I have also trained Attention OCR on my dataset using Tensorflow 1.15 version. When I tried to convert to uff and then to tensorRT, I am getting some errors related to unsupported layers. Layers like: Fill, split, AddV2, FusedBatchNormV2 and some other 2 layers. How do you make it happen to support these layers if I want to port it to TensorRT.?? Please let me know the possible solution to get it work in TensorRT. Thank you

How did you convert the model to UFF?? Did you get any errors or warnings related to unsupported layers??

Hey! Did your model get successfully converted to UFF and getting error related to unsupported layers on conversion to tensorrt?
Also did you train using this model (
Thank you!

Yes, I trained it using the same repo. I got the output and everything works perfectly. I converted to UFF. It got converted too. But as I mentioned above, there are some unsupported layers that are not supported in TensorRT. So I could not port it to TensorRT without those layers. I need to write custom functions for them. But I do not know how to write.

With the deprecation of UFF parser in TRT 7, I encourage using tf2onnx and the ONNX parser instead, as more ops should be supported by default, and plugin support should be coming soon.


Can you share the reference how you converted it to UFF? Which script you used?

Also, did you convert from the checkpoints or the frozen graph?

Did you convert the model to UFF without any problems?? Did not get any unsupported layers??

Have you tried converting Attention OCR to onnx and then to TensorRT?? It worked??

I have converted in both ways. using checkpoint folder. And also using .pb file. How did you convert it??

Can you please share your conversion script from checkpoints and your .pb model file.
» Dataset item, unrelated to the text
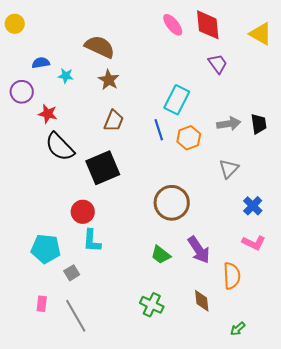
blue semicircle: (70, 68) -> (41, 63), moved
It would be of great help!
Thank you.

def graph_conversion():

checkpoint_path = 'datasets/data/number_plate/model_checkpoints_50k'

freeze_graph.freeze_graph(checkpoint_path + '/graph.pbtxt', '', False,
							checkpoint_path + '/model.ckpt-299490', 'AttentionOcr_v1/predicted_chars',
							'save/restore_all', 'save/Const:0',
							checkpoint_path + '/' + 'frozen_graph.pb', False, '')

print('Frozen graph is created in : ',checkpoint_path, '--> frozen_graph.pb')

output_nodes = ['AttentionOcr_v1/predicted_chars']
uff_model = uff.from_tensorflow_frozen_model(checkpoint_path + '/frozen_graph.pb', output_nodes,  output_filename = 'datasets/data/number_plate/model_checkpoints_50k/uff_model_from_frozen.uff')
print('graph conversion is : ', uff_model)
return uff_model 

from checkpoints:

def uff_conversion():

checkpoint = tf.train.get_checkpoint_state('datasets/data/number_plate/model_checkpoints_50k')
input_checkpoint = checkpoint.model_checkpoint_path

saver = tf.train.import_meta_graph(input_checkpoint +'.meta', clear_devices=True)

graph = tf.get_default_graph()
input_graph_def = graph.as_graph_def()

output_nodes_names = ['AttentionOcr_v1/predicted_chars']
#input_graph_def = 'datasets/data/model_checkpoints/frozen.pb'

with tf.Session(graph=graph) as sess:
	saver.restore(sess, input_checkpoint)
	frozen_graph = tf.graph_util.convert_variables_to_constants(sess, input_graph_def, output_nodes_names)
	frozen_graph = tf.graph_util.remove_training_nodes(frozen_graph)
	uff_model = uff.from_tensorflow(frozen_graph, output_nodes_names, output_filename = 'datasets/data/number_plate/model_checkpoints_50k/uff_model_from_checkpoints.uff')
return uff_model

For any unsupported layer, you need to create a custom plugin.
Please refer to TRT samples:

This model files seems to have some issue, could you please resend the .pb file using successfully got converted to UFF model?